Creak. Crack. Snap. Groan. Chomp. Thwap. Ow.
These were the sounds emanating from Canyonlands National Park over Fall Break this past week. The occasional “ows” came from the 16 UVU students, myself included, and one recently appointed advisor who were lucky enough to be part of the service expedition to Moab, sponsored by the Volunteer & Service-Learning Center at UVU.
We happy few gathered all of our gear, some of it necessary and some of it less so, Wednesday afternoon and departed for the weekend in the most magical place in all of Utah: Moab. Staying in an RV park just north of town may not seem like camping, but after that first frigid night there was not one among us willing to complain about the evening trips to the jacuzzi or the hot showers, especially as each new day dawned to the beautiful warm colors of the red desert.
Opening day, we arose to eggs and hash browns and made our way to Canyonlands to meet Ranger Clay, who guided us the mile-long hike through sandy wash to our work site.
Our job, which we chose to accept, was to remove the dead Tamarisk scrub, also known as salt cedar, from the base of the Cottonwood trees, where it tends to catch fire and smother native species. The spindly branches were relatively easy to pull out, but war wounds did happen, hence the ows, while Ranger Clay educated the group on local species of plants and animals that reside in Canyonlands. With such a large group of volunteers, we made quick work of pulling out the scrub and soon made our way back to Moab where we dined on pizza and wandered the town in hopes of the perfect red dirt t-shirt.

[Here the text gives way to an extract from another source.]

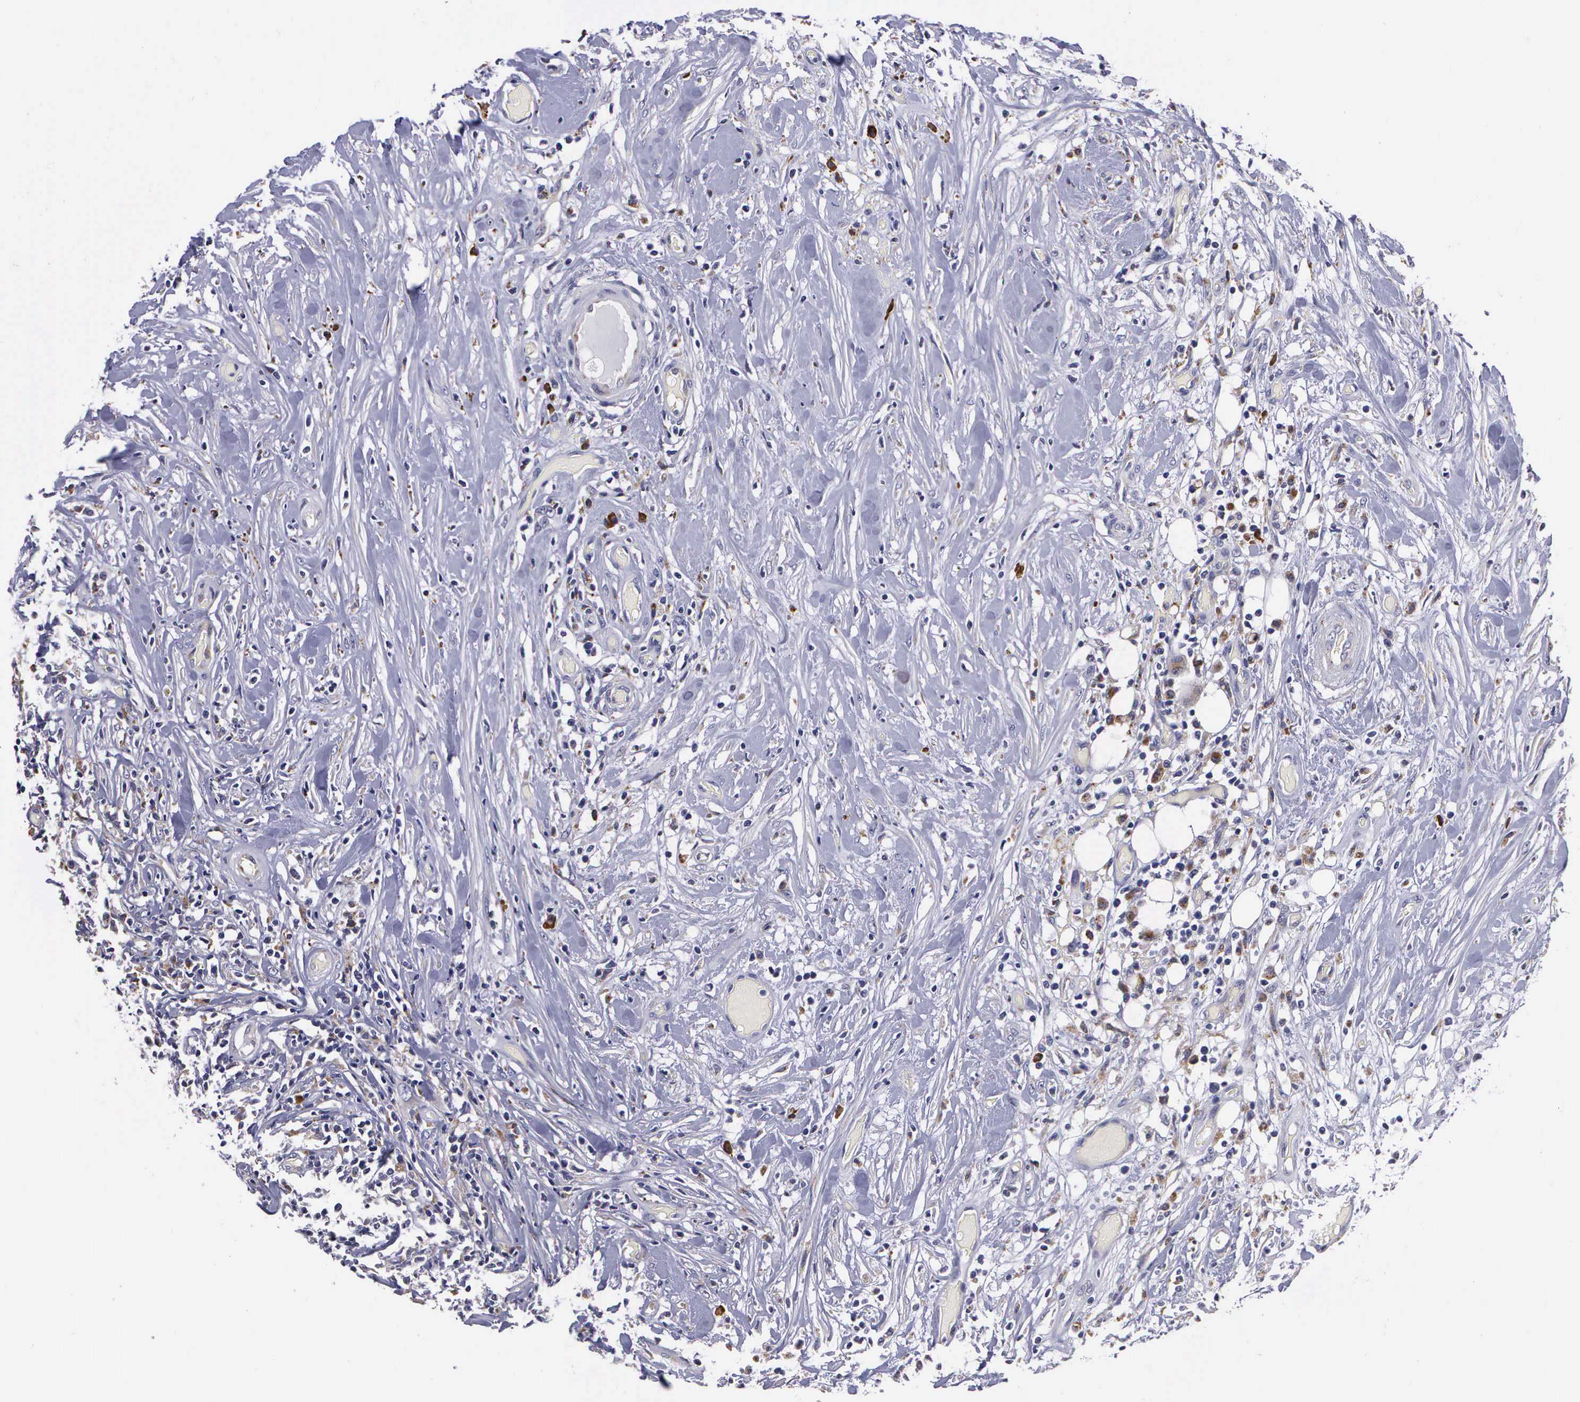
{"staining": {"intensity": "negative", "quantity": "none", "location": "none"}, "tissue": "lymphoma", "cell_type": "Tumor cells", "image_type": "cancer", "snomed": [{"axis": "morphology", "description": "Malignant lymphoma, non-Hodgkin's type, High grade"}, {"axis": "topography", "description": "Colon"}], "caption": "High power microscopy histopathology image of an IHC histopathology image of malignant lymphoma, non-Hodgkin's type (high-grade), revealing no significant positivity in tumor cells.", "gene": "CRELD2", "patient": {"sex": "male", "age": 82}}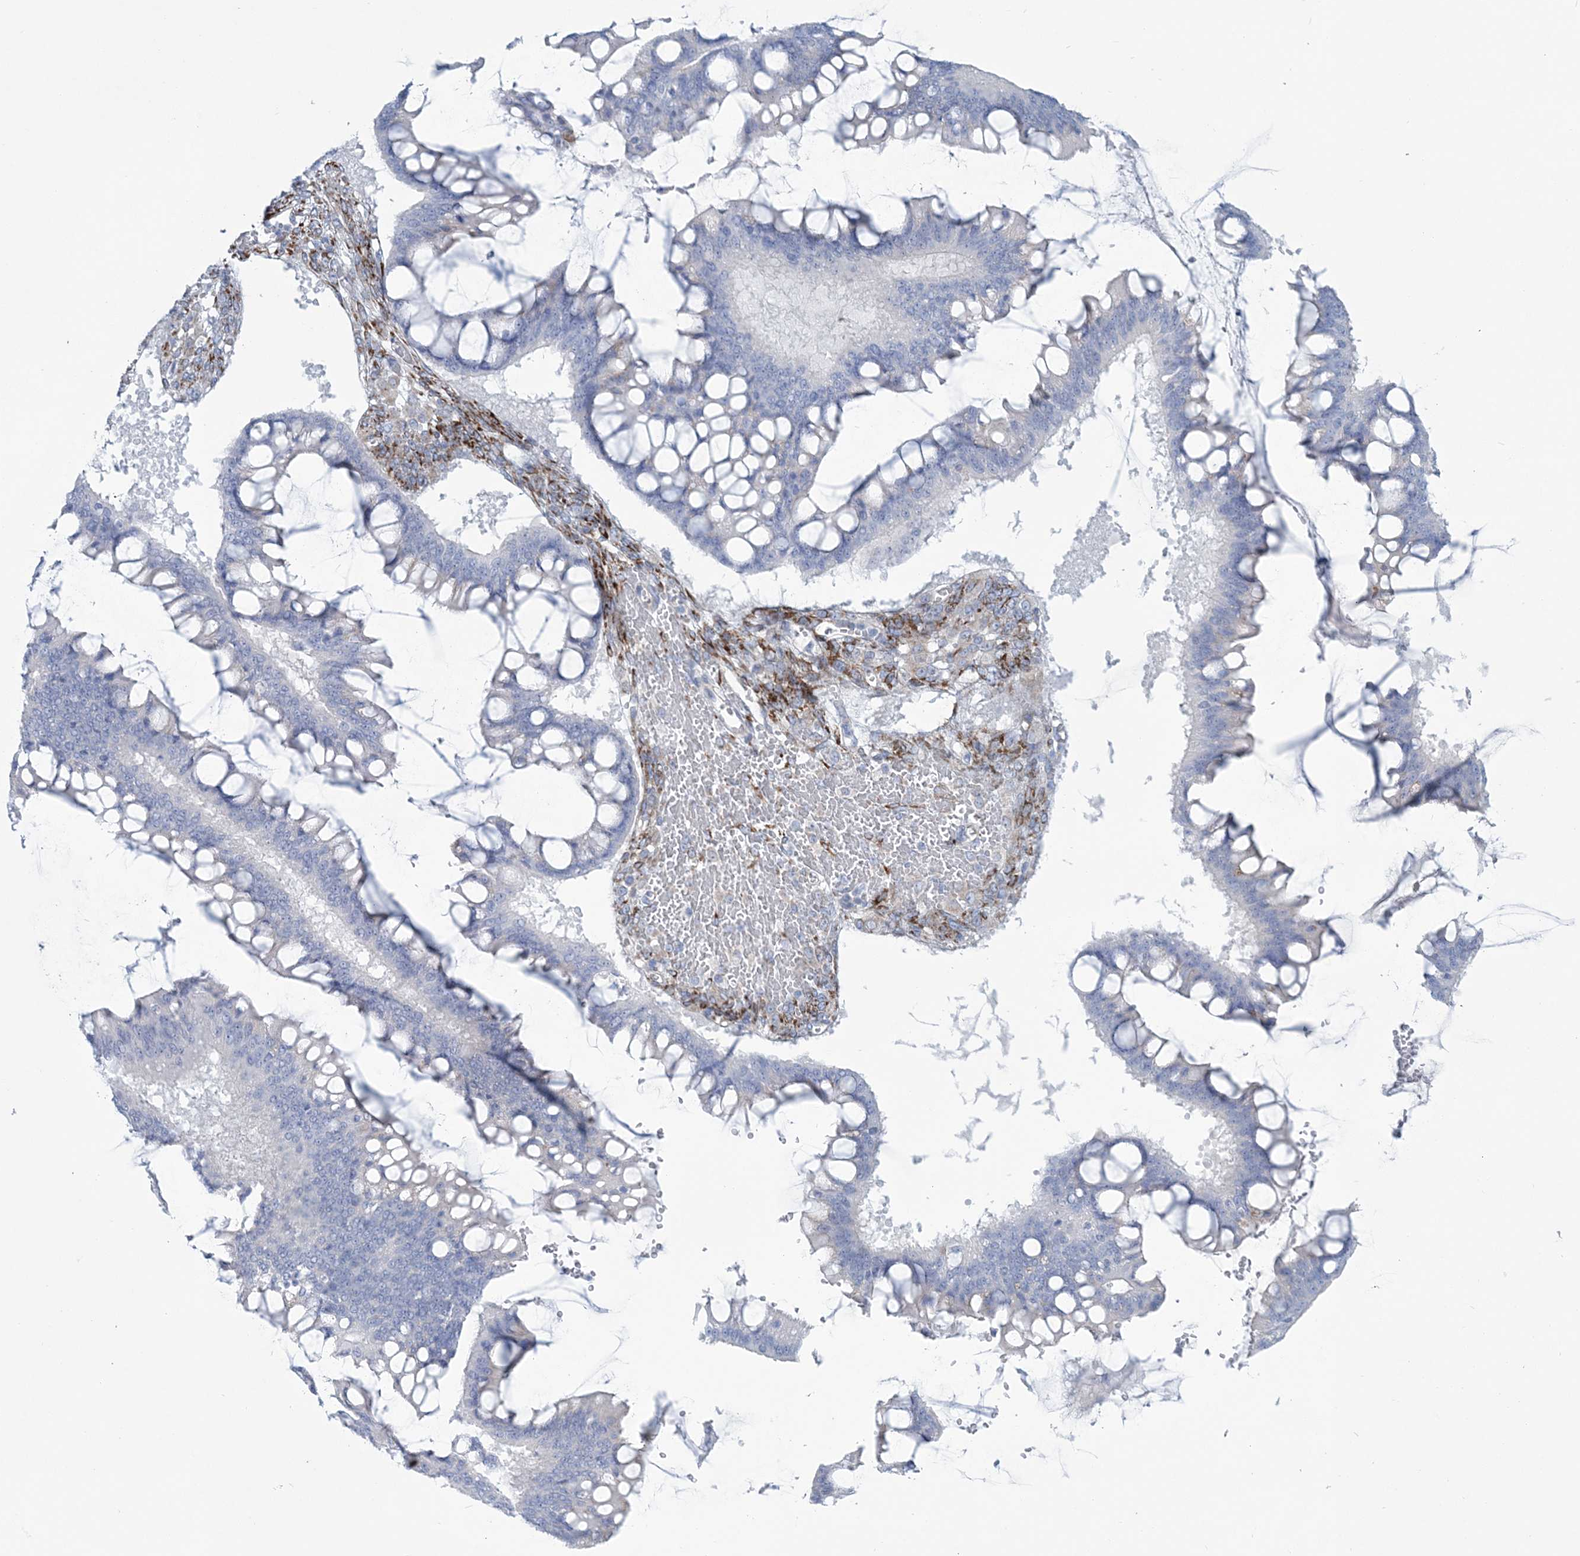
{"staining": {"intensity": "negative", "quantity": "none", "location": "none"}, "tissue": "ovarian cancer", "cell_type": "Tumor cells", "image_type": "cancer", "snomed": [{"axis": "morphology", "description": "Cystadenocarcinoma, mucinous, NOS"}, {"axis": "topography", "description": "Ovary"}], "caption": "Immunohistochemistry (IHC) photomicrograph of neoplastic tissue: ovarian mucinous cystadenocarcinoma stained with DAB reveals no significant protein expression in tumor cells.", "gene": "RAB11FIP5", "patient": {"sex": "female", "age": 73}}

Friday was a day of rest in Arches National Park. But first, a trip to Hole in the Rock to bask in the Danish culture, bizarre art, miniature zoo and, of course, an apartment dug out of the gigantic rock edifice, followed by the splitting of the group to go into Arches. Our last night in town was topped off by a relaxing and tasty dinner at Moab Brewery, a personal favorite, and last minute shopping where the majority of the group bought multicolored ponchos. I never did find one I liked. Ah, c’est la vie.
Our final morning consisted of chowing down the mountains of food we had never gotten around to eating and running to pack up in the overly brisk air. I had always heard that the desert drops to freezing at night but had never experienced it until this trip. Tents had been abandoned in favor of sleeping curled up on van benches. But again, very little complaining. It was a perfect excuse for hot chocolate. Returning that afternoon to the parking lot at UVU, hugs, farewells, and promises of Facebook encounters were exchanged as this group of intrepid volunteers bade goodbye to our eventful Fall Break. While others sat at home, snug in their blankies, studying away, we had served the land, perhaps to even make up for the hundreds of pages we print up every semester that are ultimately thrown away. New friends were made, good deeds were done, and an adventure not soon forgotten were the rewards of volunteering with the Service-Learning Center. Talk is already underway for the Spring Break Service Expedition and I can’t wait.
“I was very satisfied with the service expedition,” said Andrea Ibanez, a senior at UVU and Program Director for the Service Expeditions. “The service we did in Canyonlands alongside the relationships made on the trip was all worth it.”